Every record below needs to be retyped exactly as it appears.

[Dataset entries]
□ □ □ □
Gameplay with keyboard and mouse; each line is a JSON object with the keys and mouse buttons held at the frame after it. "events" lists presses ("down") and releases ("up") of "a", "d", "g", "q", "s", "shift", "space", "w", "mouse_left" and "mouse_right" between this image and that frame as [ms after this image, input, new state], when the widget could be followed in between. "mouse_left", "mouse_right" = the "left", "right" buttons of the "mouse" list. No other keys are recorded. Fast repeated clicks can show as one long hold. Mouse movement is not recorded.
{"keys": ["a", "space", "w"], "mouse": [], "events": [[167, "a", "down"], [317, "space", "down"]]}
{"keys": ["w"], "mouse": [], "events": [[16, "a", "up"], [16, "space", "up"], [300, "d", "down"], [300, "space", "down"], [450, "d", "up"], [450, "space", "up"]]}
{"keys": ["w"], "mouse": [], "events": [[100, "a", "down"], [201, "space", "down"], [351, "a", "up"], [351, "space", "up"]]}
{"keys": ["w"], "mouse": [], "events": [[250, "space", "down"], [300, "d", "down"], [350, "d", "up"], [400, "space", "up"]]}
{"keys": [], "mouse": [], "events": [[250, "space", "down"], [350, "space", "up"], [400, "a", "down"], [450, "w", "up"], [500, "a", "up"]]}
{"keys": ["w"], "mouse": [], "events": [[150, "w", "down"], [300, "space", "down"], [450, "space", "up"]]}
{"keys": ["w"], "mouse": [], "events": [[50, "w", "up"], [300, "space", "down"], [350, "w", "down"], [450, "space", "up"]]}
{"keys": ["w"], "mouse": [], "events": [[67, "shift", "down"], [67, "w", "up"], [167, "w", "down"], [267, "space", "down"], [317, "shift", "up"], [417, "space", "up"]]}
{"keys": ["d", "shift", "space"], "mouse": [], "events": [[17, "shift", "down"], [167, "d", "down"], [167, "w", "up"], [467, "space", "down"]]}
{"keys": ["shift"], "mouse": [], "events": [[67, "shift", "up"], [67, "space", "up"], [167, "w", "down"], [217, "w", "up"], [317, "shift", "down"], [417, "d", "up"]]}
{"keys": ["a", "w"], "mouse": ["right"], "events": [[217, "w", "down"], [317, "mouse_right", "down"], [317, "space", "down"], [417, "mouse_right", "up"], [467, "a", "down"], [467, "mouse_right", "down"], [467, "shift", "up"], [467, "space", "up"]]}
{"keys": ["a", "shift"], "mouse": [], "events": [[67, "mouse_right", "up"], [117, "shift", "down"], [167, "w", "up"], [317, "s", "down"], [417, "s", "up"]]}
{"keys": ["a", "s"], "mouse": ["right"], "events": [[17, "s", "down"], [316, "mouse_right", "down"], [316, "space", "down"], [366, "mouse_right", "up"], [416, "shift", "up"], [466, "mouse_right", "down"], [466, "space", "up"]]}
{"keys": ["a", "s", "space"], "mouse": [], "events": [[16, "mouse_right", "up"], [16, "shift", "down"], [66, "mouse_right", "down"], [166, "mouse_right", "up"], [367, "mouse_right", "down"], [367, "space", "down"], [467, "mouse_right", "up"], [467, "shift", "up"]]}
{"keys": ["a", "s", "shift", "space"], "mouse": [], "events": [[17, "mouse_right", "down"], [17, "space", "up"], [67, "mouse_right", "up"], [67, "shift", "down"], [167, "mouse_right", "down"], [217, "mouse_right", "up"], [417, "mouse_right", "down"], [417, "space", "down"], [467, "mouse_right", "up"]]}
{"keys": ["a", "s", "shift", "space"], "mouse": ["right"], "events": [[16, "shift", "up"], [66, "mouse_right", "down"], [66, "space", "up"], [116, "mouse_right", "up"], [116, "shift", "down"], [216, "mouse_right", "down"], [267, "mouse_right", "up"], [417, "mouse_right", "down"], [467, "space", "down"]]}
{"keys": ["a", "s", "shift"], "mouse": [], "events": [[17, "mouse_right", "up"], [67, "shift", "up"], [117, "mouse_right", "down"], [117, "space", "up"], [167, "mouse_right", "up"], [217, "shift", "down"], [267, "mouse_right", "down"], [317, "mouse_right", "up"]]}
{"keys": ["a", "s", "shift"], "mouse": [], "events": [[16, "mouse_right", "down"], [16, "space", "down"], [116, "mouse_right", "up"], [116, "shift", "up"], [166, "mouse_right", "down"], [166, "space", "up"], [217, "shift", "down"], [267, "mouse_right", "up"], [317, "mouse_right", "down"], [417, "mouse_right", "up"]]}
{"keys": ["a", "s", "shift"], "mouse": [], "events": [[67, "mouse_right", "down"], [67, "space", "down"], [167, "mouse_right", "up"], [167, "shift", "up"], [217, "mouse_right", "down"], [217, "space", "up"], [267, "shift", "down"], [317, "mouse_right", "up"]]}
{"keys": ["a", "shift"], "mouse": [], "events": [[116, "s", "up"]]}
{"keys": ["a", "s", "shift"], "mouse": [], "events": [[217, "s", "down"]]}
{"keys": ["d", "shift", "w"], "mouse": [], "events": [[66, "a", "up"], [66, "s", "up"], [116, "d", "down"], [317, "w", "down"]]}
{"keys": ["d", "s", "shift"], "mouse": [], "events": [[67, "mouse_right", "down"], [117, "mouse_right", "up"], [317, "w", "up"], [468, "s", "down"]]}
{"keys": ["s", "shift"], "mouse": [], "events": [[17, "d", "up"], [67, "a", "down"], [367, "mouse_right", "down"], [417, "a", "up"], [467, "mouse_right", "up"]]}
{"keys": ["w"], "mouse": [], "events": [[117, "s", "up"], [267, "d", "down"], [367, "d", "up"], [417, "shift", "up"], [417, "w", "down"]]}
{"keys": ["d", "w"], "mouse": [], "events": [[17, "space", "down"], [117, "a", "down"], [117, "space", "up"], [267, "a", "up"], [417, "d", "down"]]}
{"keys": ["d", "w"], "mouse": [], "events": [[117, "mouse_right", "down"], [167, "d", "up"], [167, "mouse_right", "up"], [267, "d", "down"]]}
□ □ □ □
*Answer below*.
Gameplay with keyboard and mouse; each line is a JSON object with the keys and mouse buttons held at the frame after it. "events" lists presses ("down") and releases ("up") of "a", "d", "g", "q", "s", "shift", "space", "w", "mouse_left" and "mouse_right" between this image and that frame as [ms after this image, input, new state], when the widget could be followed in between. "mouse_left", "mouse_right" = the "left", "right" buttons of the "mouse" list. No other keys are recorded. Fast repeated clicks can show as one long hold. Mouse movement is not recorded.
{"keys": ["a", "space", "w"], "mouse": [], "events": [[167, "a", "down"], [317, "space", "down"]]}
{"keys": ["w"], "mouse": [], "events": [[16, "a", "up"], [16, "space", "up"], [300, "d", "down"], [300, "space", "down"], [450, "d", "up"], [450, "space", "up"]]}
{"keys": ["w"], "mouse": [], "events": [[100, "a", "down"], [201, "space", "down"], [351, "a", "up"], [351, "space", "up"]]}
{"keys": ["w"], "mouse": [], "events": [[250, "space", "down"], [300, "d", "down"], [350, "d", "up"], [400, "space", "up"]]}
{"keys": [], "mouse": [], "events": [[250, "space", "down"], [350, "space", "up"], [400, "a", "down"], [450, "w", "up"], [500, "a", "up"]]}
{"keys": ["w"], "mouse": [], "events": [[150, "w", "down"], [300, "space", "down"], [450, "space", "up"]]}
{"keys": ["w"], "mouse": [], "events": [[50, "w", "up"], [300, "space", "down"], [350, "w", "down"], [450, "space", "up"]]}
{"keys": ["w"], "mouse": [], "events": [[67, "shift", "down"], [67, "w", "up"], [167, "w", "down"], [267, "space", "down"], [317, "shift", "up"], [417, "space", "up"]]}
{"keys": ["d", "shift", "space"], "mouse": [], "events": [[17, "shift", "down"], [167, "d", "down"], [167, "w", "up"], [467, "space", "down"]]}
{"keys": ["shift"], "mouse": [], "events": [[67, "shift", "up"], [67, "space", "up"], [167, "w", "down"], [217, "w", "up"], [317, "shift", "down"], [417, "d", "up"]]}
{"keys": ["a", "w"], "mouse": ["right"], "events": [[217, "w", "down"], [317, "mouse_right", "down"], [317, "space", "down"], [417, "mouse_right", "up"], [467, "a", "down"], [467, "mouse_right", "down"], [467, "shift", "up"], [467, "space", "up"]]}
{"keys": ["a", "shift"], "mouse": [], "events": [[67, "mouse_right", "up"], [117, "shift", "down"], [167, "w", "up"], [317, "s", "down"], [417, "s", "up"]]}
{"keys": ["a", "s"], "mouse": ["right"], "events": [[17, "s", "down"], [316, "mouse_right", "down"], [316, "space", "down"], [366, "mouse_right", "up"], [416, "shift", "up"], [466, "mouse_right", "down"], [466, "space", "up"]]}
{"keys": ["a", "s", "space"], "mouse": [], "events": [[16, "mouse_right", "up"], [16, "shift", "down"], [66, "mouse_right", "down"], [166, "mouse_right", "up"], [367, "mouse_right", "down"], [367, "space", "down"], [467, "mouse_right", "up"], [467, "shift", "up"]]}
{"keys": ["a", "s", "shift", "space"], "mouse": [], "events": [[17, "mouse_right", "down"], [17, "space", "up"], [67, "mouse_right", "up"], [67, "shift", "down"], [167, "mouse_right", "down"], [217, "mouse_right", "up"], [417, "mouse_right", "down"], [417, "space", "down"], [467, "mouse_right", "up"]]}
{"keys": ["a", "s", "shift", "space"], "mouse": ["right"], "events": [[16, "shift", "up"], [66, "mouse_right", "down"], [66, "space", "up"], [116, "mouse_right", "up"], [116, "shift", "down"], [216, "mouse_right", "down"], [267, "mouse_right", "up"], [417, "mouse_right", "down"], [467, "space", "down"]]}
{"keys": ["a", "s", "shift"], "mouse": [], "events": [[17, "mouse_right", "up"], [67, "shift", "up"], [117, "mouse_right", "down"], [117, "space", "up"], [167, "mouse_right", "up"], [217, "shift", "down"], [267, "mouse_right", "down"], [317, "mouse_right", "up"]]}
{"keys": ["a", "s", "shift"], "mouse": [], "events": [[16, "mouse_right", "down"], [16, "space", "down"], [116, "mouse_right", "up"], [116, "shift", "up"], [166, "mouse_right", "down"], [166, "space", "up"], [217, "shift", "down"], [267, "mouse_right", "up"], [317, "mouse_right", "down"], [417, "mouse_right", "up"]]}
{"keys": ["a", "s", "shift"], "mouse": [], "events": [[67, "mouse_right", "down"], [67, "space", "down"], [167, "mouse_right", "up"], [167, "shift", "up"], [217, "mouse_right", "down"], [217, "space", "up"], [267, "shift", "down"], [317, "mouse_right", "up"]]}
{"keys": ["a", "shift"], "mouse": [], "events": [[116, "s", "up"]]}
{"keys": ["a", "s", "shift"], "mouse": [], "events": [[217, "s", "down"]]}
{"keys": ["d", "shift", "w"], "mouse": [], "events": [[66, "a", "up"], [66, "s", "up"], [116, "d", "down"], [317, "w", "down"]]}
{"keys": ["d", "s", "shift"], "mouse": [], "events": [[67, "mouse_right", "down"], [117, "mouse_right", "up"], [317, "w", "up"], [468, "s", "down"]]}
{"keys": ["s", "shift"], "mouse": [], "events": [[17, "d", "up"], [67, "a", "down"], [367, "mouse_right", "down"], [417, "a", "up"], [467, "mouse_right", "up"]]}
{"keys": ["w"], "mouse": [], "events": [[117, "s", "up"], [267, "d", "down"], [367, "d", "up"], [417, "shift", "up"], [417, "w", "down"]]}
{"keys": ["d", "w"], "mouse": [], "events": [[17, "space", "down"], [117, "a", "down"], [117, "space", "up"], [267, "a", "up"], [417, "d", "down"]]}
{"keys": ["d", "w"], "mouse": [], "events": [[117, "mouse_right", "down"], [167, "d", "up"], [167, "mouse_right", "up"], [267, "d", "down"]]}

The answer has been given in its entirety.